Rediscovered gravestones key attractions of new Ukraine memorial

Park preserves memory of Chortitza cemetery demolished to build a barn

Gravestones from the Chortitza Mennonite Church cemetery in Ukraine were used by the Soviet government as building materials. Many have been rediscovered and are part of a new memorial dedicated June 24. — Max Shtatsky/Khortitsa national Nature Reserve Gravestones from the Chortitza Mennonite Church cemetery in Ukraine were used by the Soviet government as building materials. Many have been rediscovered and are part of a new memorial dedicated June 24. — Max Shtatsky/Khortitsa national Nature Reserve

After two years of planning and fundraising by Mennonites in Manitoba, a memorial in Ukraine made of the gravestones of Mennonites buried in the Chortitza Mennonite Church cemetery was dedicated June 24 in a memorial park.

The memorial, located at the Khortitsa National Nature Reserve in Zaporizhzhia, was made from 15 of the more than 100 gravestones that were taken from the cemetery by the government of the former Soviet Union in the late 1930s.

The stones were used to build the foundation of a nearby barn. The gravestones were discovered by Max Shtatsky, a local Ukrainian researcher, in 2019.

According to Werner Toews, who helped lead a fundraiser to create the memorial, the gravestones were taken by Communists in an effort to wipe out the memory of religious groups.

“The Soviets were trying to destroy the history of the Mennonites,” said Toews, of Winnipeg, whose parents ­escaped from Ukraine after the Sec-ond World War. “They tried to cover it up.”

Toews, a retired police officer, became interested in the gravestones when he discovered some of the ones used to build the barn’s foundation belonged to his ancestors, including his great-great-grandparents.

Together with Louie Sawatzky of the Mennonite Benevolent Society, Toews spearheaded a campaign to raise almost $20,000 from organizations and individuals.

“Very few of the stones are in pristine shape,” he said. The 15 gravestones have been arranged around a small square with an anchor in the middle — a symbol often used by Mennonites on gravestones in Ukraine to signify they were anchored in Christ.

The other gravestones are being kept in a warehouse for possible use in the future, such as a memorial wall.

“It’s very emotional for me,” Toews said. “But they didn’t destroy us. In fact, by using the stones for the barn, they did us a favor. They preserved our history. Now I can say: Yes, my relatives lived there. It’s like having my history unearthed.”

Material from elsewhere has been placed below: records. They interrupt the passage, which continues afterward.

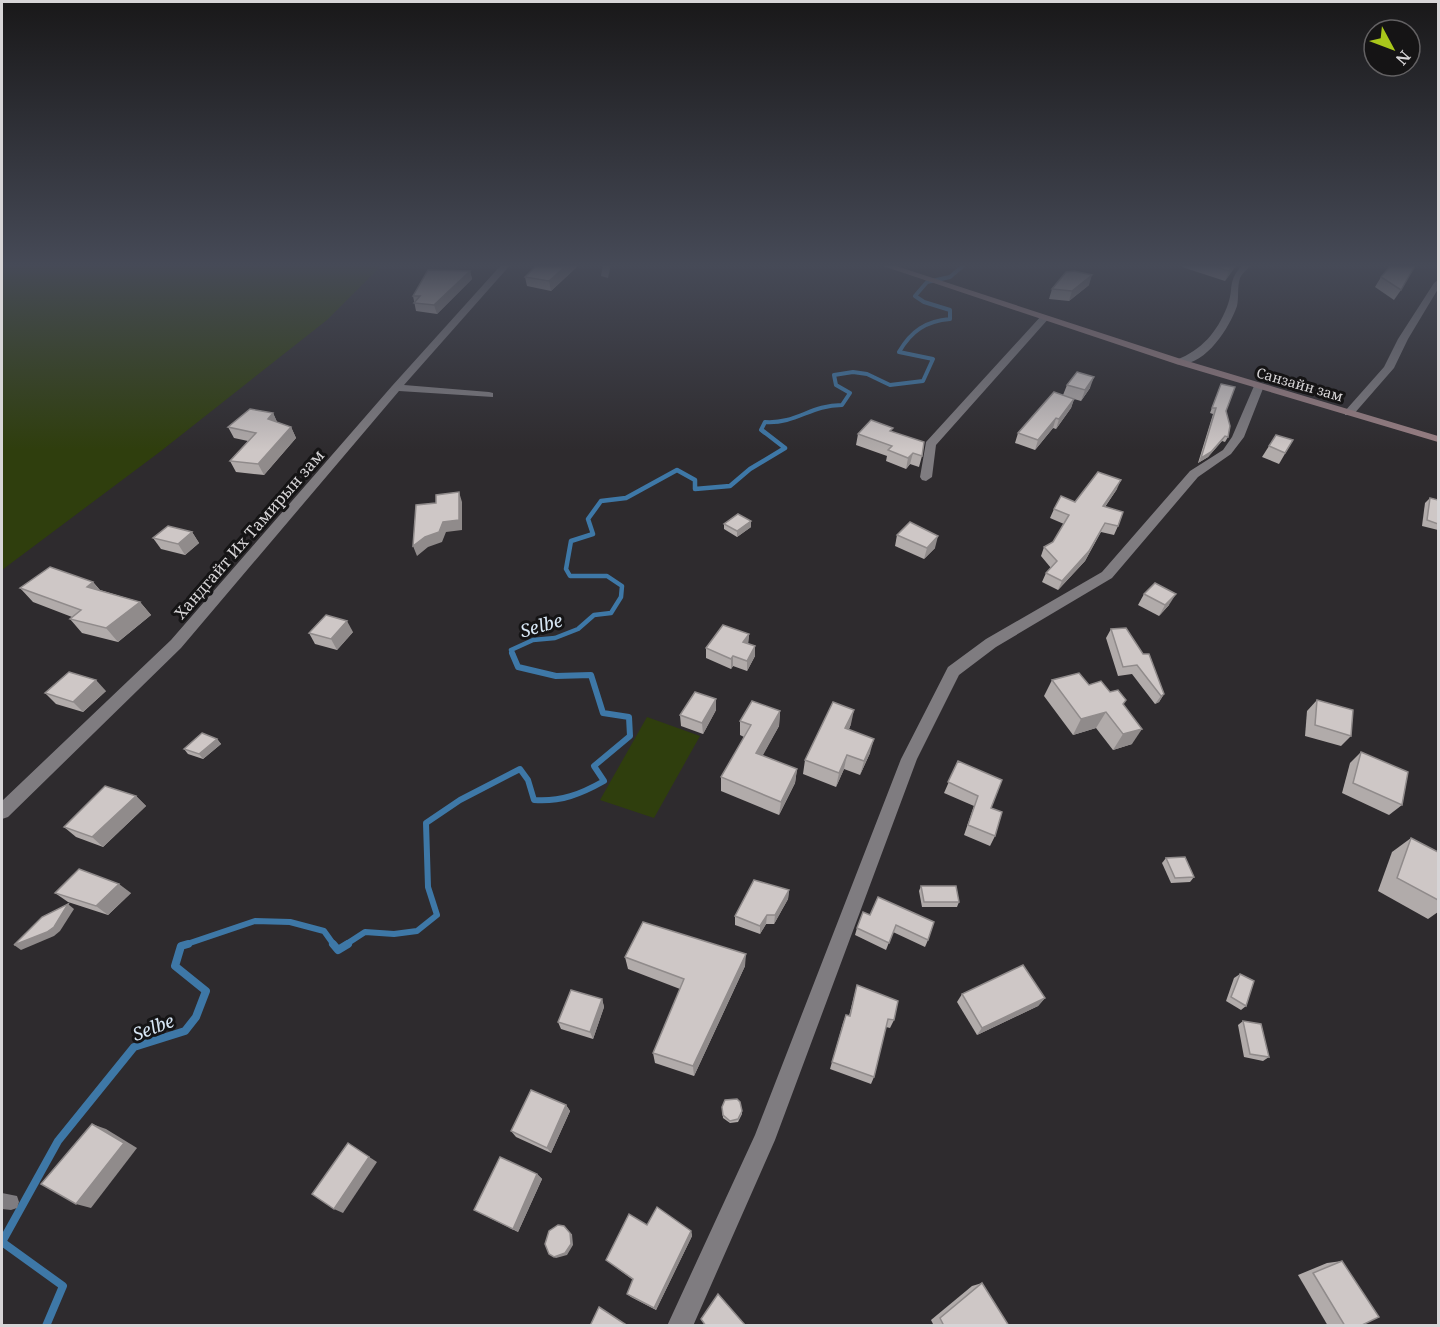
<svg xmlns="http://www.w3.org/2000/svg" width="1440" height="1327" font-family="'Noto Serif',serif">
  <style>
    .green { fill: #2f3e0d }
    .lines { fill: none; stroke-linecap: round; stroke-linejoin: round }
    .stream-far3 { stroke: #3e78a7; stroke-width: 4 }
    .stream-far2 { stroke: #3e78a7; stroke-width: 4.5 }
    .stream-far1 { stroke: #3e78a7; stroke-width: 6 }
    .stream { stroke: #3e78a7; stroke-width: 8 }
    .service { fill: #7f7c80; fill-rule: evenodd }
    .minor { fill: #7f7c80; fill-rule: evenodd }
    .secondary { fill: #987f83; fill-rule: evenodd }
    .wall { fill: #b1abaa }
    .shaded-wall { fill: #908b8b }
    .building { fill: #cec7c6; stroke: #908b8b; stroke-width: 1.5 }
    .labels { text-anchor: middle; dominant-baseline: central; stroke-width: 6; stroke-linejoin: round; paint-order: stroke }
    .far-street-label { font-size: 14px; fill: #d7d5d7; stroke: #151415 }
    .street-label { font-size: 16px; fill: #d7d5d7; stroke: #151415 }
    .water-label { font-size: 18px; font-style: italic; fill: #d7e6f4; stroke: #151415 }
  </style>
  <rect width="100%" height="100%" fill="#2e2b2e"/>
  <g class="green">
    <polygon points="2,264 383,264 327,320 161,451 2,570"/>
    <polygon points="647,717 700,736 654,818 600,800"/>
  </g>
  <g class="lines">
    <path class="stream-far3" d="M765,433l-4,-3 4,-8c32,2 45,-17 77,-17l8,-12 -14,-8 -2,-10 19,-3 14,2 23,11 33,-4 10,-22 -34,-7c12,-21 27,-31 51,-33v-9l-26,-8 -9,-6 12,-14 23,-5 15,-13"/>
    <polyline class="stream-far2" points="513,654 511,650 533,640 555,638 578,629 594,615 611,613 621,597 622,586 607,576 570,576 566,569 571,541 593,534 588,519 601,501 626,498 677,470 695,480 695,489 730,486 750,469 785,448 763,431"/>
    <g class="stream-far1">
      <polyline points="184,945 255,921 290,922 324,931 334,945"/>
      <path d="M345,945l20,-13 29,2 23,-3 20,-16 -9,-28 -2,-64 34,-23 60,-31 8,11 6,20c27,2 47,-6 70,-19l-10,-15 36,-30 -1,-19 -26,-4 -12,-38 -35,1 -38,-9 -6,-14"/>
    </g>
    <g class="stream">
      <polyline points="333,944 338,950 348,944"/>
      <polyline points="46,1326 63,1286 2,1242 58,1141 134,1047 185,1031 196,1017 206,991 175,966 181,946 188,944"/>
    </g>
    <polygon class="service" points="2,1193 17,1196 19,1202 17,1208 11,1210 2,1209"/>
    <g class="minor">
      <polygon points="502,264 511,264 404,385 489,392 493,393 493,397 399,391 181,648 8,817 2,819 2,801 171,640 392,386"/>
      <polygon points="603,264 611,264 608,278 601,276"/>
      <path d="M1243,264h9c-3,4 -10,9 -12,14 -3,9 -1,20 -3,28 -8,23 -33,62 -61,58v-4c26,-10 41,-28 51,-53 8,-20 -1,-24 16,-43z"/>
      <polygon points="1438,280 1438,289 1408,339 1394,368 1353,415 1345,415 1345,411 1384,367 1398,339 1434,283"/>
      <polygon points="1042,315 1050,317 936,445 932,477 926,481 922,480 920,477 926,442"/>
      <polygon points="1259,383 1264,386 1244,437 1231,454 1198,477 1112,578 996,647 959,675 917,759 775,1140 693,1326 667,1326 755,1135 901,759 948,667 986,639 1102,572 1190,471 1223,450 1232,437 1254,386"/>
    </g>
    <polygon class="secondary" points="877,264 890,264 1184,360 1438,436 1438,442 1176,364"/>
  </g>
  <g class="wall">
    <polygon points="538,264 580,264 551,291 527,286 525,277"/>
    <polygon points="1183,264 1237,264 1225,281 1182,267"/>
    <polygon points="470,271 472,279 437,314 416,311 413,296"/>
    <polygon points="1381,277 1401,290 1394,300 1375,287"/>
    <polygon points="1089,285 1069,301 1049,299 1052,289"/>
    <polygon points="1221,384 1226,411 1228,437 1225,442 1222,441 1208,457 1198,463 1213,414 1210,413"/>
    <polygon points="1067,385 1090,388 1081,401 1074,399 1071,408 1056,429 1053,428 1035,450 1015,443 1018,433 1063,395"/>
    <polygon points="273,413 277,422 291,427 296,438 264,475 236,472 230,461 248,441 234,438 228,427"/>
    <polygon points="892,431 922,456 919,467 910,464 906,469 886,461 887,456 856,445 858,434"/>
    <polygon points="1293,440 1279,464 1262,457 1269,446"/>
    <polygon points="1117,489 1105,507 1118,526 1114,535 1101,532 1085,561 1058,590 1042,582 1046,573 1051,568 1041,556 1044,547 1053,542 1064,524 1050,518 1054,509"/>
    <polygon points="1430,498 1438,500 1438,530 1422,526 1425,503"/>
    <polygon points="724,524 751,527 737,537 724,529"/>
    <polygon points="192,532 199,543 185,555 161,549 153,538"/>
    <polygon points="897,535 935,548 924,559 895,546"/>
    <polygon points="93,582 100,590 140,602 151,615 118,642 82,633 70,619 72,617 33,602 20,588"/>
    <polygon points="1144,594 1169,605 1159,616 1138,605"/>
    <polygon points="1111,629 1164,694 1159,702 1155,704 1132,674 1118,676 1106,638"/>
    <polygon points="353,632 337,650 315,644 309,633"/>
    <polygon points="749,634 748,644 755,656 747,671 733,666 731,669 706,658 706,648"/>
    <polygon points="1052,680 1089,685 1110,692 1123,705 1132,744 1113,750 1096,728 1073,735 1044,696"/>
    <polygon points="106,691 83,712 56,704 45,693"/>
    <polygon points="716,699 716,710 703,734 681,726 680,715"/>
    <polygon points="1317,700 1351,736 1341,746 1305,736 1307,711"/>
    <polygon points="780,711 779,726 762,756 797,769 795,783 779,815 721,791 721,777 744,737 740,735 740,721"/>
    <polygon points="851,724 849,729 870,753 860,775 844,769 836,787 803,774 805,760"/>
    <polygon points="217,739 221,744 203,759 188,754 184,749"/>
    <polygon points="1361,752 1402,805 1389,815 1342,793 1350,763"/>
    <polygon points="958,761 991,808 995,836 990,846 964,835 974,806 944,793"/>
    <polygon points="136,796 146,806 103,847 76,837 64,827"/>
    <polygon points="1411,838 1438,852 1438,912 1428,919 1378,891 1392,852"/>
    <polygon points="1166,858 1194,877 1190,882 1171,883 1162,863"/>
    <polygon points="921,886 959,902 957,907 922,907 919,891"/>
    <polygon points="789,890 788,899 774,924 766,924 760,934 735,925 735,916"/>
    <polygon points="55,893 131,893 108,915 68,902"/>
    <polygon points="878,897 928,940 925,947 893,932 886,950 855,935 857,928 870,915"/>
    <polygon points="625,957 745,966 694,1076 655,1063 653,1053 680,989 628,969"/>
    <polygon points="1240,974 1246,1006 1241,1010 1226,1001 1234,978"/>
    <polygon points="857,985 894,1020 890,1028 886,1027 874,1077 871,1084 830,1069 843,1023 846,1015 849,1016"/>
    <polygon points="962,994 1045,998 1038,1006 977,1035 957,1002"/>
    <polygon points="602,999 604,1007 593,1039 561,1029 558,1022"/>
    <polygon points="1243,1021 1269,1057 1263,1061 1244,1057 1238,1025"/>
    <polygon points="566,1105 570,1111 551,1153 516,1137 511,1131"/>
    <polygon points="722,1107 742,1111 742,1114 738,1122 730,1123 723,1118"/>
    <polygon points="537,1174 542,1179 518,1232 474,1210"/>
    <polygon points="647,1225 691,1231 692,1236 656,1310 631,1297 627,1294 633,1280 606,1260"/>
    <polygon points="1342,1261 1360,1326 1328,1326 1298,1275 1327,1263"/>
    <polygon points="982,1283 1009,1326 934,1326 931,1320 972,1286"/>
  </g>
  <g class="shaded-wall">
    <polygon points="568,264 580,264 551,291 549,281"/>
    <polygon points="1234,264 1237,264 1225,281 1229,271"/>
    <polygon points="470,271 472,279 437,314 434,305"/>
    <polygon points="1092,275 1089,285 1069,301 1072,291"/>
    <polygon points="1094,377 1090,388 1081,401 1085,390"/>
    <polygon points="1074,399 1071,408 1056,429 1059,419"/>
    <polygon points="273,413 278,424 268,419"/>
    <polygon points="1056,418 1053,428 1035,450 1038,440"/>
    <polygon points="291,427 296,438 264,475 258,464"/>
    <polygon points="1225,436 1222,441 1208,457 1198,463 1201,458"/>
    <polygon points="913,453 910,464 906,469 908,458"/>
    <polygon points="1121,480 1117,489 1099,515 1103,506"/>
    <polygon points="459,492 462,502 462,530 446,532 442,542 428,547 417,556 413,546 443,522"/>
    <polygon points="751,521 751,527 737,537 737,531"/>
    <polygon points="1105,523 1085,561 1058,590 1062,581"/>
    <polygon points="192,532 199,543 185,555 178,544"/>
    <polygon points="938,536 935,548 924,559 927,548"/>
    <polygon points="93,582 104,596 87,587"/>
    <polygon points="1176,594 1169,605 1159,616 1165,605"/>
    <polygon points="140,602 151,615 118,642 106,628"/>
    <polygon points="347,621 353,632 337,650 331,639"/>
    <polygon points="749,634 748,644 743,642"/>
    <polygon points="755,646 755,656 747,671 747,661"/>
    <polygon points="733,656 733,666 731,669 731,659"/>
    <polygon points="96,680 106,691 83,712 73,702"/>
    <polygon points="1164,694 1159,702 1155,704 1161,696"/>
    <polygon points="716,699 716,710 703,734 702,723"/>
    <polygon points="854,710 851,724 843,742 845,728"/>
    <polygon points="780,711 779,726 756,768 756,753"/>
    <polygon points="1106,712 1096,728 1073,735 1081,719"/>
    <polygon points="1142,729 1132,744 1113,750 1123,734"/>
    <polygon points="217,739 221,744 203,759 199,754"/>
    <polygon points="874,739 870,753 860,775 864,761"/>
    <polygon points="847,755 844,769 836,787 839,773"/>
    <polygon points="797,769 795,783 779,815 781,802"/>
    <polygon points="136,796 146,806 103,847 92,837"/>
    <polygon points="119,884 131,893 108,915 96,906"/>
    <polygon points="789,890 788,899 774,924 775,915"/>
    <polygon points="68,904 74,909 60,931 54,936 21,950 14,945"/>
    <polygon points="767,915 766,924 760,934 760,926"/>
    <polygon points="746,954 745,966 694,1076 693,1066"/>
    <polygon points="1045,998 1038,1006 977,1035 982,1028"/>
    <polygon points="602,999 604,1007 593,1039 590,1032"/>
    <polygon points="566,1105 570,1111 551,1153 547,1148"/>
    <polygon points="92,1124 106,1129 137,1148 91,1208 76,1204"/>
    <polygon points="348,1143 377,1162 343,1213 334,1209"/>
    <polygon points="537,1174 542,1179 518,1232 513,1229"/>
    <polygon points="691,1231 692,1236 656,1310 654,1308"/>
    <polygon points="570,1233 572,1234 573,1245 567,1255 556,1258 554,1257"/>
  </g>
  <g class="building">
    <polygon points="538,264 568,264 549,281 525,277"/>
    <polygon points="1205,264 1234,264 1229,271"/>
    <polygon points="1392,264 1416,264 1401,290 1381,277"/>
    <polygon points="428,270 470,271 434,305 414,303 420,296 413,296"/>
    <polygon points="1074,271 1092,275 1072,291 1052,289 1066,272"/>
    <polygon points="1077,372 1094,377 1085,390 1067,385"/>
    <polygon points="1221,384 1235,387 1226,411 1230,426 1228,437 1225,436 1211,452 1201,458 1216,408 1212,408"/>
    <polygon points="1054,392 1074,399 1059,419 1056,418 1038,440 1018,433"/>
    <polygon points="250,409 273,413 268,419 291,427 258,464 230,461 256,433 228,427"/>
    <polygon points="871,420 893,428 890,431 924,442 922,456 913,453 908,458 888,450 892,446 858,434"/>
    <polygon points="1276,435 1293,440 1285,453 1269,446"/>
    <polygon points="1098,472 1121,480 1103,506 1123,512 1118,526 1105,523 1089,551 1062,581 1046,573 1057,561 1044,547 1053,542 1069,515 1054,509 1061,496 1075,502"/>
    <polygon points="459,492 459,520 443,522 439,532 425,537 413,546 416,505 436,503 436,495"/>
    <polygon points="1430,498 1438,500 1438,524 1427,520"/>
    <polygon points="738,514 751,521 737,531 724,524"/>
    <polygon points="910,522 938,536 927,548 897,535"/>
    <polygon points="168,526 192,532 178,544 153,538"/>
    <polygon points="50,567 93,582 87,587 140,602 106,628 70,619 81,610 20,588"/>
    <polygon points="1155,583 1176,594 1165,605 1144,594"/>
    <polygon points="326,615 347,621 331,639 309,633"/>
    <polygon points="723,625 749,634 743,642 755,646 747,661 733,656 731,659 706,648"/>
    <polygon points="1126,628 1143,654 1149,654 1164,694 1161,696 1137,665 1123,667 1111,629"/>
    <polygon points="69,672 96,680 73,702 45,693"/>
    <polygon points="1079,673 1089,685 1101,681 1110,692 1118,690 1126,700 1123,704 1142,729 1123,734 1106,712 1081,719 1052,680"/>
    <polygon points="695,692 716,699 702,723 680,715"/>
    <polygon points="1317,700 1353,710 1351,736 1315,725"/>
    <polygon points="752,701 780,711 756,753 797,769 781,802 721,777 751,725 740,721"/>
    <polygon points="833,702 854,710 845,728 874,739 864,761 847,755 839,773 805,760"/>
    <polygon points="202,733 217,739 199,754 184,749"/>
    <polygon points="1361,752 1408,772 1402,805 1353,783"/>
    <polygon points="958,761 1002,780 991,808 1002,812 995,836 968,825 978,796 948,782"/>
    <polygon points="105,786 136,796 92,837 64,827"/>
    <polygon points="1411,838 1438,852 1438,900 1397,878"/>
    <polygon points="1185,857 1194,877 1175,878 1166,858"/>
    <polygon points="79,869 119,884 96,906 55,893"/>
    <polygon points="754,880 789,890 775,915 767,915 760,926 735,916"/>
    <polygon points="921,886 956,886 959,902 924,902"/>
    <polygon points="878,897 934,922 928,940 896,925 889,943 857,928 863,912 870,915"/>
    <polygon points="68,904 54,927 47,932 14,945 42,917"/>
    <polygon points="643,922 746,954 693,1066 653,1053 684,979 625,957"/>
    <polygon points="1023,965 1045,998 982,1028 962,994"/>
    <polygon points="1240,974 1254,981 1246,1006 1231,997"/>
    <polygon points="857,985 898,1001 894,1020 888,1019 874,1077 832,1062 846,1015 850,1016"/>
    <polygon points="571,990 602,999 590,1032 558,1022"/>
    <polygon points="1243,1021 1261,1024 1269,1057 1250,1054"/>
    <polygon points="531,1090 566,1105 547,1148 511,1131"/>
    <polygon points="737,1099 740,1102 742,1111 738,1119 730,1121 723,1115 722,1107 725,1100"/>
    <polygon points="92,1124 124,1143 76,1204 41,1184"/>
    <polygon points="348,1143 369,1157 334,1209 312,1194"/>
    <polygon points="500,1157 537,1174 513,1229 474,1210"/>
    <polygon points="657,1207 691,1231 654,1308 627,1294 633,1279 606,1260 629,1214 647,1225"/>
    <polygon points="558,1225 564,1226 570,1233 571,1244 565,1253 554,1257 549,1254 545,1244 549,1231"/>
    <polygon points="1342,1261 1379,1317 1360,1326 1345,1326 1313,1273"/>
    <polygon points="982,1283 1009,1326 944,1326 940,1318"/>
    <polygon points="718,1294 745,1325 744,1326 706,1326 701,1319"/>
    <polygon points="599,1307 628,1326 590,1326"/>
  </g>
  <linearGradient id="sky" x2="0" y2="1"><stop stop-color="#191819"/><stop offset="0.59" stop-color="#464a57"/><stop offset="1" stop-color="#464a57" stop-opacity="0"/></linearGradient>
  <rect width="1440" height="450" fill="url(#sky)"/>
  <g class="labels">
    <g class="far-street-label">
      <text transform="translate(1300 384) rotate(16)">Санзайн зам</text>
    </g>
    <g class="street-label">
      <text transform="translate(249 534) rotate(-49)">Хандгайт Их Тамирын зам</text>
    </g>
    <g class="water-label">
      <text transform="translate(541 625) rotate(-16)">Selbe</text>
      <text transform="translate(153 1027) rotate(-21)">Selbe</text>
    </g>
  </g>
  <rect width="1440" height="1327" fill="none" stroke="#d7d5d7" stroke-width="6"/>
  <g transform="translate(1392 48) rotate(131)"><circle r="28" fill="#151415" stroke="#636163" stroke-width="1.5"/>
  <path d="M0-4.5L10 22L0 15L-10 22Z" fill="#a9c71b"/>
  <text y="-9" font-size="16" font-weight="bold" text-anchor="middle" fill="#d7d5d7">N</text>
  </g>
</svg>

An 1890 monument commemorating the centennial of Mennonite settlement in Ukraine was standing in a square in Chortitza when Mennonite Central Committee published this photo in a 1929 book about its response to famine in Russia. — Feeding the Hungry, Russia Famine, 1919-1925/Mennonite Central Committee
An 1890 monument commemorating the centennial of Mennonite settlement in Ukraine was standing in a square in Chortitza when Mennonite Central Committee published this photo in a 1929 book about its response to famine in Russia. — Feeding the Hungry, Russia Famine, 1919-1925/Mennonite Central Committee

Centennial monument was lost, found, lost and found again

By Anabaptist World

A nearly two-ton granite stone partially buried in the Upper Chortitza suburb of Zaporizhzhia, Ukraine, was confirmed earlier this year to be part of a Mennonite centennial monument thought lost to history.

Werner Toews wrote in Mennonite Historian that Khortitsa National Nature Reserve research scientist Max Shtatsky located the stone on Chortitza Island. The square block of granite was originally thought to be the base of a structure that held an obelisk, but inscriptions in German and Cyrillic match it instead to a higher section of the memorial that is now believed to have been roughly 30 feet tall.

On Oct. 1, 1889, Chortitza Mennonites celebrated the 100th anniversary of the first Mennonite settlement in Ukraine.

The following year, the obelisk was built at the intersection of three streets. The structure stood until 1938.

Johann Epp, the last mayor of the Chortitza settlement, said in 1995 that a group of workmen were directed by the KGB to destroy the monument and bury the pieces. Peter J. Klassen wrote in a 1996 Mennonite Historian article that the stones were found around 1942 during the German occupation of Ukraine.

The monument was reassembled, but after Mennonites in the area left with the retreating German army in 1943, the monument was again taken down by local authorities, possibly in 1950.